Hmm, what is "not in" ? Shouldn't there be a variable somewhere ?

This function will return True if every place that was available was visited. (The logic essentially says "none of the places are in the state "1=Available but not yet visited") If any one of the five places is in the "1=Available but not yet visited", then it will return False

Therefore, shouldn't it be something like :

default allVisitedPlaces = Set( [] )
default placeToVisit = []

label whatever:
    #  Reset the list of visited places.
    $ allVisitedPlaces = Set( [] )
    #  Define the list of place that have to be visited.
    # Need to be some computation and not an effective direct assignation.
    $ placeToVisit = [ place1, place2, ...]
    [...]

screen map():
    imagebutton:
        idle "ThisPlace.png"
        #  Tell that this place have been visited.
        # Like it's a set, it will be added only once.
        action [ AddToSet( "allVisitedPlaces", "ThisPlace" ), [...] ]

init python:
    def visited_all_available():
        # Get a working copy of the set to not alter the original.
        tmp = store.placeToVisit.copy()
        # For each place visited...
        for placeName in store.allVisitedPlaces:
            # if the place is in the list of places to visit...
            if placeName in tmp:
                # remove it.
                tmp.remove( placeName )
        # Return if the set is empty or not.
        return tmp == Set( [] )

At the end of the for loop, only left in the list the places that have to be visited, but haven't been. Therefore, if the list is empty, it will return "it's True, all places have been visited", else it will return "it's False, not all places have been visited yet".

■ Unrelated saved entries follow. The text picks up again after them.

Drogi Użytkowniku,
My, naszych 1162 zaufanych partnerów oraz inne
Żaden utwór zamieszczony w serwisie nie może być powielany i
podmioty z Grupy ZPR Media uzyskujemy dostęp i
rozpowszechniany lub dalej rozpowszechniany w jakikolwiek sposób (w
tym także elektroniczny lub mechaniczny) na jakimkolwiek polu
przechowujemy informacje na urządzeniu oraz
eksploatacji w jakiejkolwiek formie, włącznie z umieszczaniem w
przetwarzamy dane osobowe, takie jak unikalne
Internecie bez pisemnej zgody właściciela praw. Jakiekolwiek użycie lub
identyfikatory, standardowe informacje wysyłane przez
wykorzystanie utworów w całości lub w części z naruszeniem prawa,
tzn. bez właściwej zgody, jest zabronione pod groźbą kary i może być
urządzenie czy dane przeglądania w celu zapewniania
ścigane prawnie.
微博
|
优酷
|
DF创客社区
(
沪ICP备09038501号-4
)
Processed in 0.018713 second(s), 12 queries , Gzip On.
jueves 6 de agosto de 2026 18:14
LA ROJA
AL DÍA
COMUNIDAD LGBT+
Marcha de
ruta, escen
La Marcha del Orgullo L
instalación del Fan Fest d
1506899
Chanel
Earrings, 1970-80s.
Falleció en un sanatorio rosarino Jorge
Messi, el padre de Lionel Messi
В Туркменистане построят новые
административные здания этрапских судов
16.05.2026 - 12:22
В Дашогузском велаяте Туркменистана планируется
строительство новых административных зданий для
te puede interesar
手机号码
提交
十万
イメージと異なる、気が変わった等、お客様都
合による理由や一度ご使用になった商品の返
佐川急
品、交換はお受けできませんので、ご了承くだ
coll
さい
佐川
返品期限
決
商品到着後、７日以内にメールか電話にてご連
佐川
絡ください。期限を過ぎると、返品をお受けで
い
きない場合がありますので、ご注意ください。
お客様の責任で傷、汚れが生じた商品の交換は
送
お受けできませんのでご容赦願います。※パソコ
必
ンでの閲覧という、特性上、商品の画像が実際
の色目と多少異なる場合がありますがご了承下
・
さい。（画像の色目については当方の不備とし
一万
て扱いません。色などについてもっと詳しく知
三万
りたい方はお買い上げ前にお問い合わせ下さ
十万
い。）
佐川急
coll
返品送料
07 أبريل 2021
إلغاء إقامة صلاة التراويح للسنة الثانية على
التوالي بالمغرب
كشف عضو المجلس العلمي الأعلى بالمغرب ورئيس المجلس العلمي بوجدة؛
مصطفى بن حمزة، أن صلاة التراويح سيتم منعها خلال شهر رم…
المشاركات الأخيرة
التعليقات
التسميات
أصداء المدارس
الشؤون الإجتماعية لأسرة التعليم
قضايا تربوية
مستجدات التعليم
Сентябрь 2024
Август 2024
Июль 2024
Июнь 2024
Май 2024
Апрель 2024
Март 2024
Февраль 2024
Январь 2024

Anyway, that's far from the only way to do this, but it's one relatively simple way.

But there's an easiest way to do ; one that don't need to rely on an external function, whatever it's code:

default placeToVisit = []

label whatever:
    #  Define the list of place that have to be visited.
    # Need to be some computation and not an effective direct assignation.
    $ placeToVisit = Set( [ place1, place2, ...] )
    [...]

screen map():
    imagebutton:
        idle "ThisPlace.png"
        #  Tell that this place have been visited, by removing it
        # from the list of places to visit.
        action [ RemoveFromSet( "placeToVisit ", "ThisPlace" ), [...] ]

Then :

if placeToVisit != Set( [] ):
    "You've still at least one place to visit."
else
    "You visited everything that needed to be visited."

Edit: Typo, in the last example, placeToVisit have to be a Set.

 

[Rich]

Hmm, what is "not in" ? Shouldn't there be a variable somewhere ?

Python supports an "in" operation. a in b is a boolean expression, which tests whether the value "a" is in "b", where "b" is any iteratable. It is most commonly used with "b" being a list, a set, or a dict. (For a dict, it tests the keys, so this is a way of finding out whether or not a particular key is in a dict.)

"not in" is the opposite of "in". So

1 in [place1, place2, place3, place4, place5]

builds a list with the values currently in the "place" variables, and then tests to see if there's a "1" anywhere in there.

1 not in [place1, place2, place3, place4, place5]

tests for the opposite condition - that there is not a 1 anywhere in the list.

Granted, it's more common to see a in b or "some string" in b, but the value 1 is legal and works perfectly well, since the "a" part can be any legal Python expression.

 

[anne O'nymous]

Granted, it's more common to see a in b or "some string" in b, but the value 1 is legal and works perfectly well, since the "a" part can be any legal Python expression.

It's your syntax that I didn't understood, misreading it as "return 1 if a missing value is present in the given list", when it should be read as "return the fact that the value 1 is, or not, present in the given list".

Probably past too much time coding in Perl recently, I forgot that Python is a way more literal language, even in its syntax shortcuts.